[Records from a data collection]
= Beginning of Section =

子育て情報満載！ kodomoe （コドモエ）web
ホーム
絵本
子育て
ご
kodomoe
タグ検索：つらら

= End of Section =
= Beginning of Section =

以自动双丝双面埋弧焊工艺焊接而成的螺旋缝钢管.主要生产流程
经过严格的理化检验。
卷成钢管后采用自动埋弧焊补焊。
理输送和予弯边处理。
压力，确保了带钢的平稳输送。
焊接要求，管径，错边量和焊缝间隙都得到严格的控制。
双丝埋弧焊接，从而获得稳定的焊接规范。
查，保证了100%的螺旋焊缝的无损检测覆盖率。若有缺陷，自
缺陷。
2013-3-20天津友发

= End of Section =

§ **Directive**
Print, without alteration, only the lines above between the one holding "卷成钢管后采用自动埋弧焊补焊。" and the one holding "2013-3-20天津友发", inclusive.

§ **Result**
卷成钢管后采用自动埋弧焊补焊。
理输送和予弯边处理。
压力，确保了带钢的平稳输送。
焊接要求，管径，错边量和焊缝间隙都得到严格的控制。
双丝埋弧焊接，从而获得稳定的焊接规范。
查，保证了100%的螺旋焊缝的无损检测覆盖率。若有缺陷，自
缺陷。
2013-3-20天津友发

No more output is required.